** BEGIN DOCUMENT SECTION **

McRobbie study of girls magazines - in the 1970s magazines emphasised the importance of marriage wheres now they contain images of assertive independent women


changes in the family

- increase in divorce
- more lone parent families
- smaller families
- increase in cohabitation

these changes have had a knock on effect on girls attitudes to education in a variety of ways, pushing them to work harder in school


changing ambitions

changes in families, the law and employment have influenced a change in how girls see their futures

Sharp interviewed girls in the 1970s and 90s and found there was a shift in how girls saw their futures
in 1974 they had low aspirations as they saw education as unfeminine ambition was seen as unattractive and their priorities were love marriage husbands and children
by the 1990s this changed, girls saw their futures as including a career and being less dependant on a man, marriage and children were not a major part of their life plan


the gender gap: on starting primary school

in 2013 teacher assessments of pupils at the end of 1 year showed girls ahead of boys by between 7-17% points in all 7 areas of learning at KS4 girls continued to do consistently better than boys especially in english


the gender gap: at GCSE

the gender gap stands at around at around 10% points


the gender gap: at AS and A level

girls are more likely to pass and get higher grades although the gap is much narrower than GCSE
even in so called 'boys' subjects girls are more likely to get A-C


the gender gap: on vocational courses

a larger proportion of girls achieve distinctions in every subject including those such as engineering/construction where girls are the minority


the gender gap: at higher eduction

before 1997 boys were more likely to stay on for higher education than girls
those trends have since been reversed
its important to note that more girls the boys are staying on in higher eduction than ever before


teacher attention: French (1993)

found that attention directed towards boys is generally negative - in relation to behaviour and reprimands


teacher attention: Francis

found boys are punished more harshly, felt picked on by teachers who had lower expectations of them


teacher attention: Swann (1998)

found differences in gendered communication styles
boys dominate whole class discussion and are more likely to interrupt and become hostile
girls prefer paired and group tasks and are better at listening and taking turns to express their views


Mitsos and Browne (1998)

** END DOCUMENT SECTION **

_CHALLENGE 1_:
In the entries, start from the first line and go on through the line with "v(81.77, -23.26) *". Switch "skLineSegment" to "skLine" and give those lines back with everything else unchanged.
The text has no connection to the entries that come after it.

** BEGIN MATERIAL FOR THIS EXERCISE **

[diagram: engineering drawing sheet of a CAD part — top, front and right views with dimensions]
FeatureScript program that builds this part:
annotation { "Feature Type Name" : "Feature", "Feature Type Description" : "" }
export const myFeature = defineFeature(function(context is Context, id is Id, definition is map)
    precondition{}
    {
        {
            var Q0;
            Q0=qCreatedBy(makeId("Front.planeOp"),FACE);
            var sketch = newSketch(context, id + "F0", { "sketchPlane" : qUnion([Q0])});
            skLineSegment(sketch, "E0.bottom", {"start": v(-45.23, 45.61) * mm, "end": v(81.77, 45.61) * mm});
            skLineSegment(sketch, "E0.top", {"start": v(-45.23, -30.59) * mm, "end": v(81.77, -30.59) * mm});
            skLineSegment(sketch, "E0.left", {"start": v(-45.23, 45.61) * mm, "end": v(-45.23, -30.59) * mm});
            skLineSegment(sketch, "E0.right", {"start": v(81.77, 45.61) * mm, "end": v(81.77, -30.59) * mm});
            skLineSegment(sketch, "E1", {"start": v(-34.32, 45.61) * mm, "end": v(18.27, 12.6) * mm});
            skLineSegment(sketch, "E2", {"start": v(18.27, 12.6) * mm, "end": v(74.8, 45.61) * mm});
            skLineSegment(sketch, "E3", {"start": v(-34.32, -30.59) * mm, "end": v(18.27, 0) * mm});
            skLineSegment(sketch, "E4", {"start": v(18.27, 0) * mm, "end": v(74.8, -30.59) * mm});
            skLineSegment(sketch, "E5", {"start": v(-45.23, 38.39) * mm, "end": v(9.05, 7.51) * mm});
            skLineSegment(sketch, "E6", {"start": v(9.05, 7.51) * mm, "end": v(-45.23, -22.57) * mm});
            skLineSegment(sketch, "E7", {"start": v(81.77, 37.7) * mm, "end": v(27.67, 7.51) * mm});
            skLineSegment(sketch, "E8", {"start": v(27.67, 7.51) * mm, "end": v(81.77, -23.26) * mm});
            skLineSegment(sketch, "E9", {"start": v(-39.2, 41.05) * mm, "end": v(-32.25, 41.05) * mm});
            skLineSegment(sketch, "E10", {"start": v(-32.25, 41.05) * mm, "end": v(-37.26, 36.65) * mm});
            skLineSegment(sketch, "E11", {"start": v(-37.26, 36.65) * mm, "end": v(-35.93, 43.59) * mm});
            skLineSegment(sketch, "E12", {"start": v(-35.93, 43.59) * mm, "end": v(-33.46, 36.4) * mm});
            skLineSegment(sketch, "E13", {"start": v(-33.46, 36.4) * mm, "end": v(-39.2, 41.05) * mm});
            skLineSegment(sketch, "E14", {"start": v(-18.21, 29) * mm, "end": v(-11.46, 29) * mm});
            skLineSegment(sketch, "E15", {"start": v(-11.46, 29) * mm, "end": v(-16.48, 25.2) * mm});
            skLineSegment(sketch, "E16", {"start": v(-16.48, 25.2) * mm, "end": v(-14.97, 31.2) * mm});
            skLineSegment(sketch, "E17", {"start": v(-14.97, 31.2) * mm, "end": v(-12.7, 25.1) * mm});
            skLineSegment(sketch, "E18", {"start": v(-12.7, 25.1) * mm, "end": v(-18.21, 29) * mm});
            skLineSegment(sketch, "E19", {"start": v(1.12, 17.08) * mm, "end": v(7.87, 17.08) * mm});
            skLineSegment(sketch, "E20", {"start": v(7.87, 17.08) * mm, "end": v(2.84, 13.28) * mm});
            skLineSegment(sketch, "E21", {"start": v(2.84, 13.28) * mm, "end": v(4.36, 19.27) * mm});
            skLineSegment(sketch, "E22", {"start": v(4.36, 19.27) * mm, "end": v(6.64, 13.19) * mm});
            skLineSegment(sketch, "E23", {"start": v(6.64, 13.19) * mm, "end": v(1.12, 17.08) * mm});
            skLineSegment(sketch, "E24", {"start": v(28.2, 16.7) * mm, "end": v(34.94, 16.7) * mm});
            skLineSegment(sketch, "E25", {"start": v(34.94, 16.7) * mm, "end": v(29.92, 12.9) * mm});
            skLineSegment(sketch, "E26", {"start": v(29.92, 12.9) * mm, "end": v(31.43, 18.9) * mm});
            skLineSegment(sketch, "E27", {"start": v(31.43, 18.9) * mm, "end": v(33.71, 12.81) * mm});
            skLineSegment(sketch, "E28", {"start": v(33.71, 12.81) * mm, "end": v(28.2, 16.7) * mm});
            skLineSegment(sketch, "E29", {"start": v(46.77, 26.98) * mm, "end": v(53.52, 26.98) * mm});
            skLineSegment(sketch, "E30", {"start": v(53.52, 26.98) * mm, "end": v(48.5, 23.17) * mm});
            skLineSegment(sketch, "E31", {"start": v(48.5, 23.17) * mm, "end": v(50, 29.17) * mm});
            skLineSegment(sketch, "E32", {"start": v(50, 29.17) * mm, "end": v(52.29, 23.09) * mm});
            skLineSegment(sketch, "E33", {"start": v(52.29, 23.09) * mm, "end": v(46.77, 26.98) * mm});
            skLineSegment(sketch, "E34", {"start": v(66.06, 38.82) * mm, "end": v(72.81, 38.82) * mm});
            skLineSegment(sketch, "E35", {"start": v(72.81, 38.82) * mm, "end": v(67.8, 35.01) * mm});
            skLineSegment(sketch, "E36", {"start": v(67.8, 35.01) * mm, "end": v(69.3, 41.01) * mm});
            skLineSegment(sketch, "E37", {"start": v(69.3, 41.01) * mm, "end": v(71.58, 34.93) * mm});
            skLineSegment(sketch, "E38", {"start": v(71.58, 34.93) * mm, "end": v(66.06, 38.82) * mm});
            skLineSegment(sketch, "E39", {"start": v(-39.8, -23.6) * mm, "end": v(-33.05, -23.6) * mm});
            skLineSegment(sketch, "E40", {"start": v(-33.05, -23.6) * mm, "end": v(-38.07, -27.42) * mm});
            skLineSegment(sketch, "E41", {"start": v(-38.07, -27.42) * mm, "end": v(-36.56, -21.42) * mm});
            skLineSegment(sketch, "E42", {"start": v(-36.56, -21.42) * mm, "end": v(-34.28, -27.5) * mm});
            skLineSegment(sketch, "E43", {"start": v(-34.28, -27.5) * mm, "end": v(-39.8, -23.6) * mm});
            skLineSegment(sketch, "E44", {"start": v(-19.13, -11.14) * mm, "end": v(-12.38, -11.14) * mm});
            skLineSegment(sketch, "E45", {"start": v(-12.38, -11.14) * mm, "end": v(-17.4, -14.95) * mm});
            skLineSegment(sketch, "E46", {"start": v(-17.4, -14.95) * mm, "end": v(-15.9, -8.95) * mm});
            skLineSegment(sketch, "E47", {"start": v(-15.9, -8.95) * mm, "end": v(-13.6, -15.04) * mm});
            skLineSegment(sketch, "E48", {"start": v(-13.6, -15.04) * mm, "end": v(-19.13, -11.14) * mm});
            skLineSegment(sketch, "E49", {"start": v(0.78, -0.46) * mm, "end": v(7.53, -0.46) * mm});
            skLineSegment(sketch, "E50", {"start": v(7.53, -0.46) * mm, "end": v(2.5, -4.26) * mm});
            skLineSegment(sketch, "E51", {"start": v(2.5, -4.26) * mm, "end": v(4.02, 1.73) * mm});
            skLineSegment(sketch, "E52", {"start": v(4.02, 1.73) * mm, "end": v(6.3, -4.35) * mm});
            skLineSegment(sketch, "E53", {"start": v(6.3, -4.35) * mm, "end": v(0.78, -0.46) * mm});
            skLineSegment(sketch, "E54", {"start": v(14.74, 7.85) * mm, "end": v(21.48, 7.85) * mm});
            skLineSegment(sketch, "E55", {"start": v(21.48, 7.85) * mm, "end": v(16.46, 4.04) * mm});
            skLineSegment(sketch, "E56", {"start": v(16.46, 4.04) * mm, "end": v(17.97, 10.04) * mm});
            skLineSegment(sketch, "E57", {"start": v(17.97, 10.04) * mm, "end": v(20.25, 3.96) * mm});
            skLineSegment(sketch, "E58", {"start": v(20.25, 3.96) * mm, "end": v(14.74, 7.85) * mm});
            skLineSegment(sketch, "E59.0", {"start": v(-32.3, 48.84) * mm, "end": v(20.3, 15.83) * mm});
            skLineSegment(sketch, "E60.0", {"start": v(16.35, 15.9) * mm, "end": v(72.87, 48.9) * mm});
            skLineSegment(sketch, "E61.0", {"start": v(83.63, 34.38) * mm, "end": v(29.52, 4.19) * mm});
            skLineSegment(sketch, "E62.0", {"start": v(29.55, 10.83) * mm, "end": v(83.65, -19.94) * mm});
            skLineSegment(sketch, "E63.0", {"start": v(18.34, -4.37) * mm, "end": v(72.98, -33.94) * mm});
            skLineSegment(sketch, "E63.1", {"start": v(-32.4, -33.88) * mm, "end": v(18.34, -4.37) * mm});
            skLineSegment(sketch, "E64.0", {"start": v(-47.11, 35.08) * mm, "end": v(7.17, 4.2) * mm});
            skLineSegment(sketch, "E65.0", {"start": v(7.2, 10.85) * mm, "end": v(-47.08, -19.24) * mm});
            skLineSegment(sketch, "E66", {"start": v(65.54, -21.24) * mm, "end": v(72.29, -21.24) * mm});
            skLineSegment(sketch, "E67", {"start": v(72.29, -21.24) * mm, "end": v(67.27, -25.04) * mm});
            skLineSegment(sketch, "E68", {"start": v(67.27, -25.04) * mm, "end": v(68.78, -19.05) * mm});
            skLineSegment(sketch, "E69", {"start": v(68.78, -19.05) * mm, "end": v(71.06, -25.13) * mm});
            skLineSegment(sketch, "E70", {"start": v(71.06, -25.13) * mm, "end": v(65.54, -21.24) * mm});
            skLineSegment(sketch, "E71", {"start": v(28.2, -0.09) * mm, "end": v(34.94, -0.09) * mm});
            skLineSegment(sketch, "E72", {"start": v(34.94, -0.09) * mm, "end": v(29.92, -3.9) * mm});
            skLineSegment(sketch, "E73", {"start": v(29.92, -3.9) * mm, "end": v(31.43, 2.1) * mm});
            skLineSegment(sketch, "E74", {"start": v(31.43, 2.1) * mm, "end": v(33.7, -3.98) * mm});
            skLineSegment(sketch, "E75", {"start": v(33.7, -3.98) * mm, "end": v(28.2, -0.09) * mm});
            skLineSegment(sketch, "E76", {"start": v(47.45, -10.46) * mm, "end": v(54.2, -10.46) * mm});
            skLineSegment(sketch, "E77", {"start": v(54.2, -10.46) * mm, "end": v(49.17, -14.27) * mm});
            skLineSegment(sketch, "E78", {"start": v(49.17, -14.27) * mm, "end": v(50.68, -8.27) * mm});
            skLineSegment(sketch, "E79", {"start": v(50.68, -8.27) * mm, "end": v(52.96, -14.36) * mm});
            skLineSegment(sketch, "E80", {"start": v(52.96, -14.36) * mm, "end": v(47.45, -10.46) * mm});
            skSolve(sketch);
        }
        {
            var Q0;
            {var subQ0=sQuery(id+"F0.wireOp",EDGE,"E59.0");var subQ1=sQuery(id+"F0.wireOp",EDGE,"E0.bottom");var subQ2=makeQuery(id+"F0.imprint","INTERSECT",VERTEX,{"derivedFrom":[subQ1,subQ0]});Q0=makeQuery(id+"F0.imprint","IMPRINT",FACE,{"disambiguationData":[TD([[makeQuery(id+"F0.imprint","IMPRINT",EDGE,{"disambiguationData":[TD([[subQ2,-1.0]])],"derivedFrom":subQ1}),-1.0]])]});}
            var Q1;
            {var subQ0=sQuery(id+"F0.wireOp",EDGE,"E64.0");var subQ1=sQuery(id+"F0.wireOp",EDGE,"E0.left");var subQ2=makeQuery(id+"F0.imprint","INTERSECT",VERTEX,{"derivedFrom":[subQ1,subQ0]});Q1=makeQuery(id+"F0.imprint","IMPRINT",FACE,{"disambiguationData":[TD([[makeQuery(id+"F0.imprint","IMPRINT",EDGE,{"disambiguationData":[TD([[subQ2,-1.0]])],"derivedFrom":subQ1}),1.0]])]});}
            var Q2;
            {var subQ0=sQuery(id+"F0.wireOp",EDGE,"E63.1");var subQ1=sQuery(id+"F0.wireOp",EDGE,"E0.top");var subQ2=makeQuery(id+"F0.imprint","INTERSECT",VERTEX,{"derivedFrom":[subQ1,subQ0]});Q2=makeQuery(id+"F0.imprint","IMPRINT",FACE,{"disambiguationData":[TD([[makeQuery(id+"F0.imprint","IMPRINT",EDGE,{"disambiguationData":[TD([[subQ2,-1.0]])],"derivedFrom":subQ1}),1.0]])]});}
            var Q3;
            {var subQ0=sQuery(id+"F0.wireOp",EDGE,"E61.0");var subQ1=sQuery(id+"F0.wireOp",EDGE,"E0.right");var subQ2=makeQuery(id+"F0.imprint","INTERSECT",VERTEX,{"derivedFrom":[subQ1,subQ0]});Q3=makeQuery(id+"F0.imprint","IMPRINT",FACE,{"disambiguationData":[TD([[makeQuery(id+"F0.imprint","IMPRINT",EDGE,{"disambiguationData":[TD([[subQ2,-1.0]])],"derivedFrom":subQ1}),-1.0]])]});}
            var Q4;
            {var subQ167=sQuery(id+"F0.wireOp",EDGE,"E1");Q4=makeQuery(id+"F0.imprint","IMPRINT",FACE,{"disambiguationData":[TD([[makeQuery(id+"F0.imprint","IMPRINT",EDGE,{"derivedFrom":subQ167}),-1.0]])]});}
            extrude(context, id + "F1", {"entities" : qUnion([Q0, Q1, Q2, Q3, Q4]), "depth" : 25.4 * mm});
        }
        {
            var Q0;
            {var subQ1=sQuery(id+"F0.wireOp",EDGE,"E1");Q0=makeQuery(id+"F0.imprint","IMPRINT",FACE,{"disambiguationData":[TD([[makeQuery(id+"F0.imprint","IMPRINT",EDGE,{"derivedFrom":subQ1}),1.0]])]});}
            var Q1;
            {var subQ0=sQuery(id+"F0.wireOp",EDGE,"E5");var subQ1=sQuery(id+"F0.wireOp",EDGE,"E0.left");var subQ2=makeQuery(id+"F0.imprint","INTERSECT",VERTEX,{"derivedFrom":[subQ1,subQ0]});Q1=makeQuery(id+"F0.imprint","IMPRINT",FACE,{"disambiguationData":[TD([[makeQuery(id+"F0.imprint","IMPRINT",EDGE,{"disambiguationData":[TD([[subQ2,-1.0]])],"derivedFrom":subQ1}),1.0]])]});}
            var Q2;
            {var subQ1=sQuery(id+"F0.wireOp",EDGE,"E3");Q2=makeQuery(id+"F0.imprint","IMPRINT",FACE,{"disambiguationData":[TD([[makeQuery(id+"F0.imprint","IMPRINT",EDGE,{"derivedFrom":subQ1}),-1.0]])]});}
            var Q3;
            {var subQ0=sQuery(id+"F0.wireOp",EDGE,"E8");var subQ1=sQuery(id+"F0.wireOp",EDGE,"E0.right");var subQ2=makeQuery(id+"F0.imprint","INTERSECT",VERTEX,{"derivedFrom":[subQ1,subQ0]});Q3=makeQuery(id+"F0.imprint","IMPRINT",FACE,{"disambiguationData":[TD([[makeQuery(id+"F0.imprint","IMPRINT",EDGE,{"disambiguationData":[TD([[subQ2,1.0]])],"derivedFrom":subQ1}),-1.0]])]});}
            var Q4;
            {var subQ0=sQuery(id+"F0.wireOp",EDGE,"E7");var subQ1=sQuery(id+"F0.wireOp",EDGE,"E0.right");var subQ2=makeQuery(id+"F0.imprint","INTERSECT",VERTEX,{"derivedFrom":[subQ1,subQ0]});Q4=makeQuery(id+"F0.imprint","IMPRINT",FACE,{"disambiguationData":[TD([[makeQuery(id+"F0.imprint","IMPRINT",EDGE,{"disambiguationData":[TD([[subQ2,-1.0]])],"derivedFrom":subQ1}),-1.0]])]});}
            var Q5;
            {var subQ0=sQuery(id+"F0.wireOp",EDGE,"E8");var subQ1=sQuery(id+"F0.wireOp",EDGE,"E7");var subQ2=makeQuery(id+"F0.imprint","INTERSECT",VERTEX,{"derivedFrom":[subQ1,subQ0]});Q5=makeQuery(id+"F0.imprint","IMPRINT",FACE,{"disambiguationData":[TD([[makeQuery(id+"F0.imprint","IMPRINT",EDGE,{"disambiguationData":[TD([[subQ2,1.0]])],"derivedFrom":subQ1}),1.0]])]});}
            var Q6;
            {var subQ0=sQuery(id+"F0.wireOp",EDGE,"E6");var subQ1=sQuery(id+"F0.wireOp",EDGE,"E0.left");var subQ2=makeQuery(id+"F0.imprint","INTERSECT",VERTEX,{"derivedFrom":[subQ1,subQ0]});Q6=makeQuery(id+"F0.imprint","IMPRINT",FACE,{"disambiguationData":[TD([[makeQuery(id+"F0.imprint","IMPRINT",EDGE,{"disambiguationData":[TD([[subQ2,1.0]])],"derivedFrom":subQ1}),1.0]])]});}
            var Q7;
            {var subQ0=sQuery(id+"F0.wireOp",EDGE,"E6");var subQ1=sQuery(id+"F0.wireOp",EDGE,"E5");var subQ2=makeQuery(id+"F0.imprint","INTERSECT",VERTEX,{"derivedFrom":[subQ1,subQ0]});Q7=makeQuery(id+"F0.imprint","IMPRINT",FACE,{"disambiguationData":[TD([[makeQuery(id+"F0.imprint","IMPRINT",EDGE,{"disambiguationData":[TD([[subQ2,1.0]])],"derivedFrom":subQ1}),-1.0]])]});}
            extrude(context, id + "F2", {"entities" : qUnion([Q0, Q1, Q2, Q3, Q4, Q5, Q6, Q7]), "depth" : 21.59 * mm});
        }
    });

** END MATERIAL FOR THIS EXERCISE **

_CHALLENGE 2_:
In the notes on gender and education, what did Swann (1998) find boys are more likely to do in whole class discussion?

_EXERCISE RESULT 1_:
[diagram: engineering drawing sheet of a CAD part — top, front and right views with dimensions]
FeatureScript program that builds this part:
annotation { "Feature Type Name" : "Feature", "Feature Type Description" : "" }
export const myFeature = defineFeature(function(context is Context, id is Id, definition is map)
    precondition{}
    {
        {
            var Q0;
            Q0=qCreatedBy(makeId("Front.planeOp"),FACE);
            var sketch = newSketch(context, id + "F0", { "sketchPlane" : qUnion([Q0])});
            skLine(sketch, "E0.bottom", {"start": v(-45.23, 45.61) * mm, "end": v(81.77, 45.61) * mm});
            skLine(sketch, "E0.top", {"start": v(-45.23, -30.59) * mm, "end": v(81.77, -30.59) * mm});
            skLine(sketch, "E0.left", {"start": v(-45.23, 45.61) * mm, "end": v(-45.23, -30.59) * mm});
            skLine(sketch, "E0.right", {"start": v(81.77, 45.61) * mm, "end": v(81.77, -30.59) * mm});
            skLine(sketch, "E1", {"start": v(-34.32, 45.61) * mm, "end": v(18.27, 12.6) * mm});
            skLine(sketch, "E2", {"start": v(18.27, 12.6) * mm, "end": v(74.8, 45.61) * mm});
            skLine(sketch, "E3", {"start": v(-34.32, -30.59) * mm, "end": v(18.27, 0) * mm});
            skLine(sketch, "E4", {"start": v(18.27, 0) * mm, "end": v(74.8, -30.59) * mm});
            skLine(sketch, "E5", {"start": v(-45.23, 38.39) * mm, "end": v(9.05, 7.51) * mm});
            skLine(sketch, "E6", {"start": v(9.05, 7.51) * mm, "end": v(-45.23, -22.57) * mm});
            skLine(sketch, "E7", {"start": v(81.77, 37.7) * mm, "end": v(27.67, 7.51) * mm});
            skLine(sketch, "E8", {"start": v(27.67, 7.51) * mm, "end": v(81.77, -23.26) * mm});

_EXERCISE RESULT 2_:
Interrupt and become hostile.